What’s needed are strong affirmations that data should be shared. In January 2024, HHS released its first draft data access policy in response to the GAO report; the agency released a revision on September 3, 2024. The initial draft policy did not contain a clear presumption of access to identifiable HHS data for TECs, instead saying that data should be shared “when feasible or as appropriate.” It also suggested that the only data to be provided to TECs was aggregate data, not “line-level” or identifiable data needed to perform contact tracing and other basic public health services. The more recent draft made significant changes based on tribal consultation discussions. While review and discussions are still ongoing, the current draft makes it clear that TECs are to receive both aggregate and individual data available to other public health authorities, without additional cost or process requirements to request or obtain data beyond what is expected of other public health authorities. This is the minimum standard required to begin to address data access equity. Tribal consultations are scheduled for October 2024. Whatever the specific language of the final policy, to adequately address the needs of TECs and the communities we serve, HHS needs to provide immediate access to these data.
Federal agencies’ failure to share data springs, in part, from an understandable fear of data breaches and privacy violations. GPTEC has industry-standard confidentiality and security measures in place to protect this sensitive information. One GPTEC employee even helped develop and manage the state’s own data system. Unfortunately, continued concerns about TECs’ ability to safely handle data can prevent information sharing and cause harm to community members.

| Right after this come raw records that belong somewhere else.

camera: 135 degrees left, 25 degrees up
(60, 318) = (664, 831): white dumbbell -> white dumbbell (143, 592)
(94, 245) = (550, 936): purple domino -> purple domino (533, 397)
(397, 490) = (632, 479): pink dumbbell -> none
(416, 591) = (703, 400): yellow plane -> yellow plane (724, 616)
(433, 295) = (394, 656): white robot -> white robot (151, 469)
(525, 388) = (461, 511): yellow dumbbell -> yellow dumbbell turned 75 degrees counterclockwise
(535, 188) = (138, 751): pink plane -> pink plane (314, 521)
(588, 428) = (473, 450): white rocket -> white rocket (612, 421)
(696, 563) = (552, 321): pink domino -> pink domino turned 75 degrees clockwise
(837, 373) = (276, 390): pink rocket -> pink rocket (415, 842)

Additionally, for many data holders, the mandate to keep data safe overrides the mandate to share. Workers reason that they are less likely to get in trouble if they stick with the status quo of not sharing. Or else they apply protocols worked out for researchers working with TECs and tribal nations, even though researchers’ access to data is more restricted than what TECs have the right to receive as public health authorities. Also, although it is never explicitly stated, there can be bias against providing information to AI/AN organizations or governments. When TECs lack access to data, real people are harmed. Elders are hospitalized with the flu. Babies die from congenital syphilis. Young people commit suicide. Recognizing the harm data access barriers may lead to, federal agencies should create deliberate policies to enable sharing with tribal entities.
In medicine, data are shared freely between professionals who are working together to treat patients. Doctors do not have to develop years-long relationships with nurses to learn vital signs for a hospitalized patient. Pharmacists do not have to know the doctor who wrote the prescription in order to fill it. Everyone in the care community shares within the bounds of the law, and the default is cooperation, because that’s what’s needed for the health of the patient.

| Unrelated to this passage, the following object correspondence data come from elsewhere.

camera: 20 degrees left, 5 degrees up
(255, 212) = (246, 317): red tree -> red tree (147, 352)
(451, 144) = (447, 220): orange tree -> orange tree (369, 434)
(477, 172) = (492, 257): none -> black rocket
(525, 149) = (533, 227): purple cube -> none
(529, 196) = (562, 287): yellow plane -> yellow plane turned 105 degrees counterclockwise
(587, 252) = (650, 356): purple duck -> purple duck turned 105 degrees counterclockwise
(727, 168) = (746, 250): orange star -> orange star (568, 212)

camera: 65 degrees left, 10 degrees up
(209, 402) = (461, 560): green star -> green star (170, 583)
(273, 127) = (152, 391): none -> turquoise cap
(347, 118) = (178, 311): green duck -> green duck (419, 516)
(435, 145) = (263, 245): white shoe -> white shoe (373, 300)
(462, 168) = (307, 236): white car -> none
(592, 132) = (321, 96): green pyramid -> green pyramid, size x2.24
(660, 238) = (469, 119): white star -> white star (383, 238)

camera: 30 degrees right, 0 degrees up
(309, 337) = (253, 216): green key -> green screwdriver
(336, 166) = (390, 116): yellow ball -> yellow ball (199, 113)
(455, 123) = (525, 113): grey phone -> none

Public health should be no different. Our patients are communities, not single individuals. Data sharing should rely on something more than relationships between individuals who happen to work at different public health authorities covering some of the same people. There should be a culture and expectation for data to be shared, and an embrace of the legal and moral requirements to do so. To back that up, the CDC could tie data sharing to state funding for public health. And federal data modernization initiatives should be set up to make sure tribal nations and TECs are considered alongside states in terms of data access. Public health should look to medicine to see how teams work together and share vital information because we are all there for the same reason—to save lives.